The least squares solution is defined as the set $$ x_{LS} = \left\{ x \in \mathbb{C}^{n} \colon \lVert \mathbf{A}x - b \rVert_{2}^{2} \text{ is minimized} \right\} $$

Because you used the normal equations, we will constrain $\matrix{A}$ to having full column rank. The normal equations then $$ \mathbf{A}^{*} \mathbf{A} x = \mathbf{A}^{*} b $$ can be solved by $$ x_{LS} = \left( \mathbf{A}^{*} \mathbf{A} \right)^{-1} \mathbf{A}^{*} b $$

To compute the singular value decomposition $$ \mathbf{A} = \mathbf{U} \, \Sigma \, \mathbf{V}^{*} $$ start by forming the product matrix $\mathbf{A}^{*}\mathbf{A}$. Compute the eigenvalue spectrum $$ \lambda \left( \mathbf{A}^{*} \mathbf{A}\right). $$ Order the eigenvalues, and remove the terms which are $0$ or close enough to $0$, admittedly a subjective task. Call this spectrum $\tilde{\lambda}$. The singular values are then $$ \sigma = \sqrt{\tilde{\lambda}}. $$ The normalized eigenvectors of the product matrix are the column vectors of the domain matrix $\mathbf{V}$.

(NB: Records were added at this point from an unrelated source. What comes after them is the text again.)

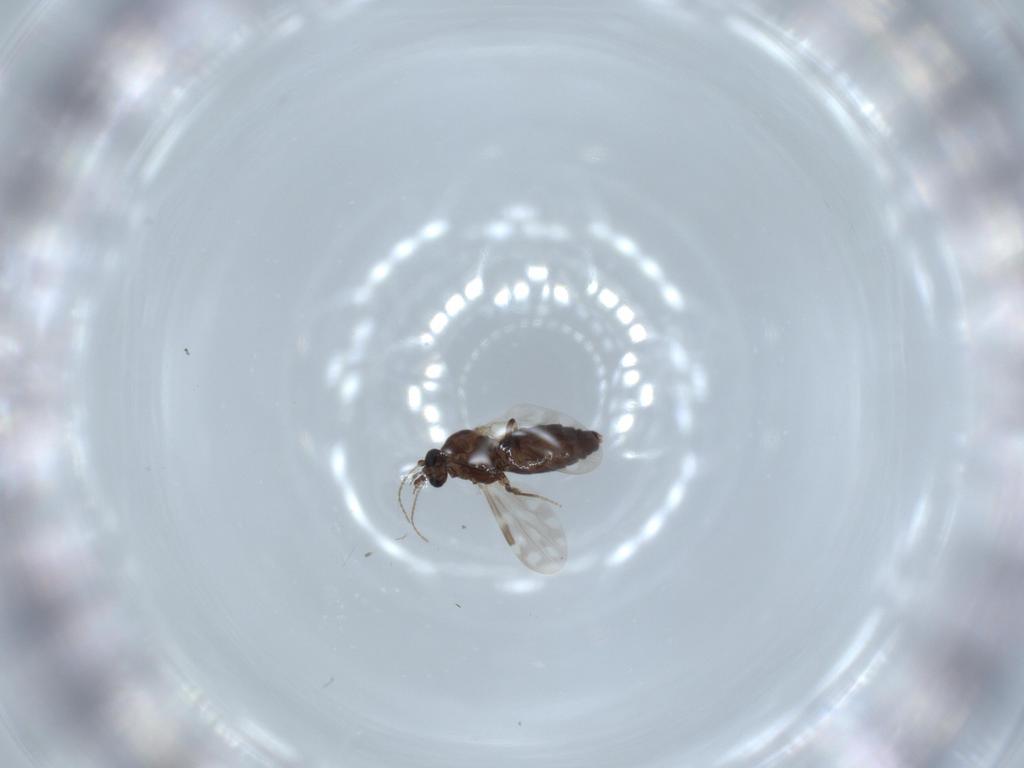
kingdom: Animalia
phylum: Arthropoda
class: Insecta
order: Diptera
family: Ceratopogonidae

You question brings up an interesting issue: matrix diagonalization. If a matrix can be diagonalized, then we would compute the eigenvectors of $\mathbf{A}$.

But if $\mathbf{A}$ can't be diagonalized, the SVD will get as close to diagonalization as possible. In this case we must compute the eigensystem of the product matrix $\mathbf{A}^{*}\mathbf{A}$.